The sections below build the layout up from the bottom. We start with how individual values are ordered and represented, in bit-reversed evaluation form and signed Montgomery form, then how a polynomial's RNS residues are arranged, the precomputed constant tables the kernels read alongside the data, and finally how everything moves between host and device and is managed once it lives on the GPU.

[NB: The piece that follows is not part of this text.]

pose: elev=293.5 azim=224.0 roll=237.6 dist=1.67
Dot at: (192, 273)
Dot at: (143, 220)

Bit-reversed evaluation form
[WORK IN PROGRESS]
A polynomial in evaluation form is not stored with its $65536$ values in the natural order $p(\zeta), p(\zeta^3), p(\zeta^5), \ldots$; instead they sit at bit-reversed indices. This is the order the fast NTT produces (and the inverse NTT consumes) for free, so keeping the data bit-reversed skips a separate permutation pass, and the pointwise operations that dominate don't care about the ordering anyway.
Signed Montgomery form
[WORK IN PROGRESS]
Every residue modulo a prime $q_i$ is stored in signed Montgomery form: scaled by a fixed power of two and kept in a centered range around zero. Modular multiplication is the workhorse of the NTT and of every pointwise product, and this representation lets each one run as a Montgomery reduction, with no divisions and a minimum of conditional corrections.
RNS residue ordering
[WORK IN PROGRESS]
A level-$\ell$ polynomial is really a two-dimensional array: $\ell + 1$ residues, each an array of $65536$ coefficients. Storing it residue-major, with all of one prime's coefficients laid out contiguously before the next prime's begin, keeps each per-prime NTT and pointwise kernel working on a single contiguous run, which is what the GPU needs for coalesced, full-bandwidth memory access.
Precomputed constant tables
[WORK IN PROGRESS]
Many operations read fixed, prime-dependent constants: the twiddle factors of the NTT and inverse NTT, and the modular inverses and cross-residues used by rescaling, modulus raising, and key-switching. These are computed once at setup and kept resident on the device in the same signed Montgomery form as the data they multiply.
Host ↔ device data flow
[WORK IN PROGRESS]
Ciphertexts and keys originate on the host but are operated on by the GPU, so they have to cross the PCIe bus. Pinned host buffers and staged, asynchronous transfers let these copies overlap with computation, hiding most of the transfer latency behind useful work.
On-device buffer management
[WORK IN PROGRESS]
A single polynomial runs to megabytes, and one operation can spin up several short-lived intermediates, so allocating fresh device memory each time would be ruinous. A memory pool hands out and recycles scratch buffers instead, keeping allocation off the critical path.